- Genre: Sitcom
- Written by: Farrukh Dhondy
- Directed by: Jon Amiel
- Starring: Saeed Jaffrey Tariq Yunus Rita Wolf Zohra Sehgal
- Composer: Nicholas Carr
- Country of origin: United Kingdom
- Original language: English
- No. of series: 2
- No. of episodes: 12

Production
- Running time: 30 minutes

Original release
- Network: Channel 4
- Release: 4 July 1985 – 13 November 1987

= Tandoori Nights =

British TV sitcom

Tandoori Nights is a television sitcom that was broadcast on Channel 4 between 4 July 1985 and 13 November 1987. It consisted of two series of six episodes each. The series was directed by Jon Amiel and written by Farrukh Dhondy. It is the story of two rival restaurants in London, and starred Saeed Jaffrey, Tariq Yunus, Rita Wolf and Zohra Sehgal. It was Channel 4's first Asian comedy series.

After the sitcom had been commissioned to be written, Farrukh Dhondy himself became Channel 4's commissioning editor for multicultural programmes. Meera Syal wrote an episode for the sitcom (4 July 1985).

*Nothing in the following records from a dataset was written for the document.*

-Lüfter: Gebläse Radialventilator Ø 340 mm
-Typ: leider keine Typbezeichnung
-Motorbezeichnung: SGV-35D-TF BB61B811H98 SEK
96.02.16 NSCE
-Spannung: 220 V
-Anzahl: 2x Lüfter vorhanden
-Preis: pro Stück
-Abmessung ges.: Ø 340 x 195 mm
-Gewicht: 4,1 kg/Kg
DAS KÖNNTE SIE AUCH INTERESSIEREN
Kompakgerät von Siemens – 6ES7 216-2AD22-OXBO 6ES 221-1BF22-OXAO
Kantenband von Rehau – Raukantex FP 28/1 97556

Tandoori Nights traded on some pre-existing Asian stereotypes: an Indian restaurant setting; a conniving businessman (Jimmy Sharma, played by Saeed Jaffrey) who views dating white women as 'social climbing'; a rebellious daughter (played by Rita Wolf); and a bumbling servant-fool (Alaudin, played by Tariq Yunus).

==Plot summary==
Jimmy Sharma is the owner of Jewel in the Crown, a Tandoori restaurant in Ealing, west London. His rival is The Far Pavilions, the restaurant across the street.